We obtain the following results:
- The existence of (plain) trapdoor claw-free functions implies OSP, and the existence of dual-mode trapdoor claw-free functions implies round-optimal (two-round) OSP.
- OSP implies the existence of proofs of quantumness, test of a qubit, blind classical delegation of quantum computation, and classical verification of quantum computation.
- Two-round OSP implies quantum money with classical communication, classically-verifiable position verification, and (additionally assuming classical FHE with log-depth decryption) quantum FHE.

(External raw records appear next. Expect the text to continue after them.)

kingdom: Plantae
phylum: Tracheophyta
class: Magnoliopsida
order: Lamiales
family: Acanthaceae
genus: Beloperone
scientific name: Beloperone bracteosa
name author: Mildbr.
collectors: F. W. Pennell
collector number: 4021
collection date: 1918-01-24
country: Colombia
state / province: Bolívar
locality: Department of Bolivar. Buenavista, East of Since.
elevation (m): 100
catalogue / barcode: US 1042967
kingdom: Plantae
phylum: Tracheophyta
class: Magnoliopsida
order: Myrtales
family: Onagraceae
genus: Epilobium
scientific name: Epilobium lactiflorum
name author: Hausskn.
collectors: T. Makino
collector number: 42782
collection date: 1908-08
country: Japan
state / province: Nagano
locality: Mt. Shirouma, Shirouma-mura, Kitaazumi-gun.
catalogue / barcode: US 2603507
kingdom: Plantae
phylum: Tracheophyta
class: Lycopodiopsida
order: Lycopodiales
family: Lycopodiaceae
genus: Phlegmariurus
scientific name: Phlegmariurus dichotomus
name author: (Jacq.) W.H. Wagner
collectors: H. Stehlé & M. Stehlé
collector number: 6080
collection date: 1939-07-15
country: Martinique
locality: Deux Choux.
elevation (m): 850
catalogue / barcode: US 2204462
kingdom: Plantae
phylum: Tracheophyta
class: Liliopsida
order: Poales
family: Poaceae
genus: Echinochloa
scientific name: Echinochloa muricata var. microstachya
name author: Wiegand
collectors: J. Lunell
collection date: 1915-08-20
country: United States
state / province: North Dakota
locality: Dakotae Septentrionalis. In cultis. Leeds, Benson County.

Thus, the OSP abstraction helps separate the cryptographic layer from the information-theoretic layer when building cryptosystems across classical and quantum participants. Indeed, several of the aforementioned applications were previously only known via tailored LWE-based constructions, whereas our OSP-based constructions yield new results from a wider variety of assumptions, including hard problems on cryptographic group actions.
Finally, towards understanding the minimal hardness assumptions required to realize OSP, we prove the following:
- OSP implies oblivious transfer between one classical and one quantum party.
- Two-round OSP implies public-key encryption with classical keys and ciphertexts.
In particular, these results help to ‘‘explain’’ the use of public-key cryptography in the known approaches to establishing a ‘‘classical leash’’ on a quantum server. For example, combined with a result of Austrin et al. (CRYPTO 22), we conclude that perfectly-correct OSP cannot exist unconditionally in the (quantum) random oracle model.